Eu tentava intervir, pedindo para ligarem para um médico, explicando que ele precisava de avaliação, mas os funcionários pareciam ocupados demais seguindo as ordens dele. Augusto me pegou pela mão e me guiou escada acima.
— Venha aqui, eu quero mostrar a você uma coisa.
O homem parou diante da porta de carvalho e abriu devagar. O quarto estava limpo, mas parecia parado no tempo. Havia brinquedos antigos, um berço entalhado e roupas de bebê preservadas.
— Ficou intacto — ele sussurrou. — A sua mãe cresceu aqui, conhecendo cada canto dessa casa. Sinto falta dela. Eu preparei tudo para o seu nascimento, mas a tragédia nos separou. Vamos precisar da reforma, claro, você está crescida, uma moça! Você vai vir morar comigo, minha neta, não vai?
Olhei ao redor e senti uma pena enorme dele. O homem estava tão perdido sua na confusão que quase me fez acreditar. Estava pronta para tentar convencê-lo de que ele precisava de um hospital. Meus olhos pararam em uma porta‑retratos no canto do quarto. Corri até lá.
Peguei o objeto com as mãos trêmulas. Na foto eu vi uma mulher jovem que sorria para a câmera. Um sorriso.... Um sorriso que era o mesmo que eu via no espelho todos os dias.
Aquela mulher da foto era a minha mãe!
Eu senti o chão desaparecer. Olhei para a foto e depois olhei para o senhor Augusto. A ideia de que ele não era tão louco assim começou a bater na minha cabeça, e o meu coração disparou.
— Padrinho? Padrinho!
Eu ouvi uma voz familiar, grave e forte, ecoar no corredor, fazendo cada pelo do meu corpo arrepiar.
— O senhor nos deu um grande susto! Todo mundo estava procurando por você.
Eu me virei devagar, ainda segurando o porta‑retratos contra o peito.
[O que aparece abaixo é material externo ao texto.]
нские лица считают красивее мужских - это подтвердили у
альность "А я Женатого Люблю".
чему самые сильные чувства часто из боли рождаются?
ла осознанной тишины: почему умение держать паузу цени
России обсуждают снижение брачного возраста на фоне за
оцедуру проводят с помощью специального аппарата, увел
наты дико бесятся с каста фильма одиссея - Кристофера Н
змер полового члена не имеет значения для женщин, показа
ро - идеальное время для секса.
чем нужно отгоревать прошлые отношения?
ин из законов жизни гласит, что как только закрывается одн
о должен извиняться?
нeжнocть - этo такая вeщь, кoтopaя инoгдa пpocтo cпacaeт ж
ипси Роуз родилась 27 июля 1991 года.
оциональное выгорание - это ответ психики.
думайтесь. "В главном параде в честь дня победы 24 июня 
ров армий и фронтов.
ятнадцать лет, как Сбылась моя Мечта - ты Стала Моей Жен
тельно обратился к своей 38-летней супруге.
Senti o coração apertar ao ver a última pessoa que eu pensei que fosse encontrar de novo parada ali, no batente da porta.
Arthur.
Quando ele me viu, ele parou. Os olhos verdes se fixaram nos meus, com uma força que quase me fez cair.
— Zara? — O nome saiu da boca dele como um suspiro de surpresa.
Eu vi Augusto dar o passo à frente, radiante.
— Desculpa, meu afilhado, eu não queria deixar você preocupado — o velho falou, batendo no ombro de Arthur. — Mas olha quem eu encontrei! Esta é a Zara, a minha neta!
Arthur continuou me encarando, o silêncio entre nós sendo preenchido apenas pelo som da minha respiração curta. Ele olhou para o meu vestido molhado, para a foto na minha mão e por fim para o rosto do padrinho.
— Zara... — Augusto continuou, pegando a minha mão e pegando a mão de Arthur. — Este é o Arthur. Arthur é o meu afilhado e o meu braço direito. E, se o plano que as nossas famílias fizeram há anos ainda valer, Zara, esse é o seu futuro noivo!